Six months ago he came in so wired and anxious we needed to walk the neighborhood for forty minutes before he could sit and talk comfortably.
Now he tells me, “I feel better.”
“Good,” I say.
“I sleep better,” he says. “I’m less tired. I worry less. And I stopped snapping at everyone.”
“Yes, but confusing,” he frowns. “Because I don’t know why I feel better.”
“Why do you think?” I ask.
“Well, it has something to do with this,” nodding at the two of us sitting together. “Because nothing else has changed.”
I know what he means. He still hates his job, remains unsure in his marriage, still struggles with the legacy of growing up in an alcoholic home.

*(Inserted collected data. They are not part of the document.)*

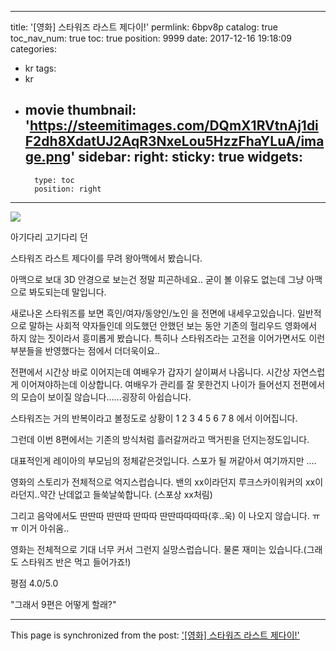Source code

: 
---
title: '[영화] 스타워즈 라스트 제다이!'
permlink: 6bpv8p
catalog: true
toc_nav_num: true
toc: true
position: 9999
date: 2017-12-16 19:18:09
categories:
- kr
tags:
- kr
- movie
thumbnail: 'https://steemitimages.com/DQmX1RVtnAj1diF2dh8XdatUJ2AqR3NxeLou5HzzFhaYLuA/image.png'
sidebar:
    right:
        sticky: true
widgets:
    -
        type: toc
        position: right
---


![](https://steemitimages.com/DQmX1RVtnAj1diF2dh8XdatUJ2AqR3NxeLou5HzzFhaYLuA/image.png)

아기다리
고기다리
던

스타워즈 라스트 제다이를 무려 왕아맥에서 봤습니다.

아맥으로 보대 3D 안경으로 보는건 정말 피곤하네요.. 굳이 볼 이유도 없는데 그냥 아맥으로 봐도되는데 말입니다.

새로나온 스타워즈를 보면 흑인/여자/동양인/노인 을 전면에 내세우고있습니다. 일반적으로 말하는 사회적 약자들인데 의도했던 안했던 보는 동안 기존의 헐리우드 영화에서 하지 않는 짓이라서 흥미롭게 봤습니다. 특히나 스타워즈라는 고전을 이어가면서도 이런 부분들을 반영했다는 점에서 더더욱이요..


전편에서 시간상 바로 이어지는데 여배우가 갑자기 살이쪄서 나옵니다. 시간상 자연스럽게 이어져야하는데 이상합니다. 여배우가 관리를 잘 못한건지 나이가 들어선지 전편에서의 모습이 보이질 않습니다......굉장히 아쉽습니다.

스타워즈는 거의 반복이라고 볼정도로 상황이 1 2 3 4 5 6 7 8 에서 이어집니다.

그런데 이번 8편에서는 기존의 방식처럼 흘러갈꺼라고 맥거핀을 던지는정도입니다.

대표적인게 레이아의 부모님의 정체같은것입니다. 스포가 될 꺼같아서 여기까지만 ....


영화의 스토리가 전체적으로 억지스럽습니다. 밴의 xx이라던지 루크스카이워커의 xx이라던지..약간 난데없고 들쑥날쑥합니다. (스포상 xx처림)


그리고 음악에서도 딴딴따 딴딴따 딴따따 딴딴따따따따(후..욱) 이 나오지 않습니다.
ㅠㅠ 이거 아쉬움..


영화는 전체적으로 기대 너무 커서 그런지 실망스럽습니다. 물론 재미는 있습니다.(그래도 스타워즈 반은 먹고 들어가죠!)

평점 4.0/5.0

"그래서 9편은 어떻게 할래?"

- - -

This page is synchronized from the post: ['[영화] 스타워즈 라스트 제다이!'](https://steemit.com/@virus707/6bpv8p)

“And what about this” — I imitate his nod — “helps you feel better?”
“Well, talking,” he says. “I never knew just talking could help so much. But beyond that,” and he shakes his head. “Do you know?”
“I know how I see it,” I say. “I can tell you that.”
“Therapy’s not mysterious,” I say. “All a therapist has to offer is two things. One’s a safe place to tell the truth — that’s the talking part.”
“The other is a new way of seeing things.”
“Seeing things how?”
“Imagine a small pond with black gravel on the bottom,” I say. “Now imagine that every day you throw a piece of white gravel into that pond. What happens over time?”
“The white gravel collects,” he says.
“And if you do this daily for years?”
“Eventually the white gravel covers the black.”
“That’s just what is happening with you.”
He thinks about it.
“So the pond is me. And the black gravel is…wait, I know. It’s Plan A.“
God bless him, he’s read my book.
“Right. For six months you’ve been replacing the feelings and beliefs you carried out of childhood — many of them unconscious — with stuff that works better. Ideas that allow you to think, feel and function in healthier ways.
“Think about it. What do you believe now that you didn’t six months ago?”
He’s quiet for a while.
“Three things,” he says finally. “Holding in feelings made me sick. That’s the first one. The second is that I didn’t cause dad’s drinking or my parents’ shitty marriage.” He pauses. “And the third is that being anxious and depressed all these years doesn’t mean I’m weak or stupid or a failure. And that there are other people like me out there.”
“Bravo. You’ve changing your gravel.”
“I guess so,” he says thoughtfully. “Changes everything, doesn’t it?”